My imagination took me in and out of “Lord of the Rings” and I recalled my classmates telling us the trail ride they partook in yesterday was a measly, slow saunter, five minutes from the center of town. Ours seemed anything but that. Whether it was my friend’s horse bucking out of control or my horse persistently trying to run down the vertical cliff that lined our riding trail, I realized once again that we had gotten more than we had bargained for on this tour. Yet, as we approached the old barn, I knew “adrenalin” would take on a whole new meaning from that point on.
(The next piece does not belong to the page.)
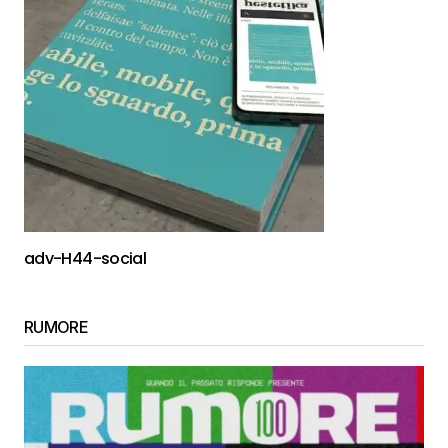
adv-H44-social
RUMORE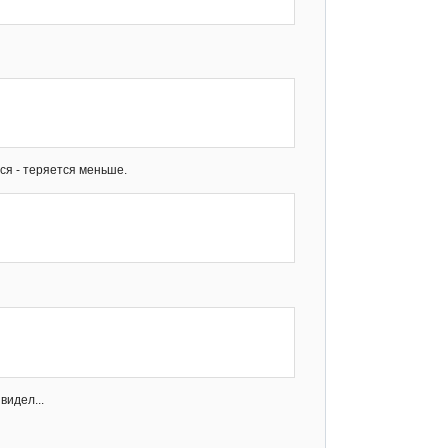
ся - теряется меньше.
видел...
Next we found ourselves in a house-restaurant-bar in the middle of nowhere feasting on a traditional meal— schnitzel and beer— and of course, a round of shots courtesy of our two tremendous tour guides who insisted we keep a good buzz during our adventure. I was not quite sure the reason they persistently kept us drinking until Marek explained what was next on our agenda. “Rafting, very cold. You get wet, must take clothes off,” he said. “What? No way! This must be a translation problem because it’s 45 degrees Fahrenheit outside and he is telling me I have to get undressed.” It wasn’t until this point I realized why we had been drinking all day long. It was freezing and we were headed for some intense rafting. After a pint of rum and a serious pep talk, I found myself undressing into shorts and a tee-shirt in the frigid air.
Before I knew it, I was precariously teetering over a 10 foot, 90-degree-angle waterfall. It was about to swallow our raft in one big gulp and, of course, there were no safety precautions— no helmet, life vest or travel insurance— to save our sorry necks. “Am I alive? Am I alive? Am I alive?” I gasp just as my heart begins to beat again. The ice-cold water soaks my body while a storm of glacial wind whips past. In the back of my mind, my mother is frowning, disapproving of my little fling with disaster and telling me to get out of the freezing water. But then again, when have I ever listened to my mom’s wisdom? That day I survived mountain biking, horseback racing and treacherous rafting. What better way to get off the “beaten path?”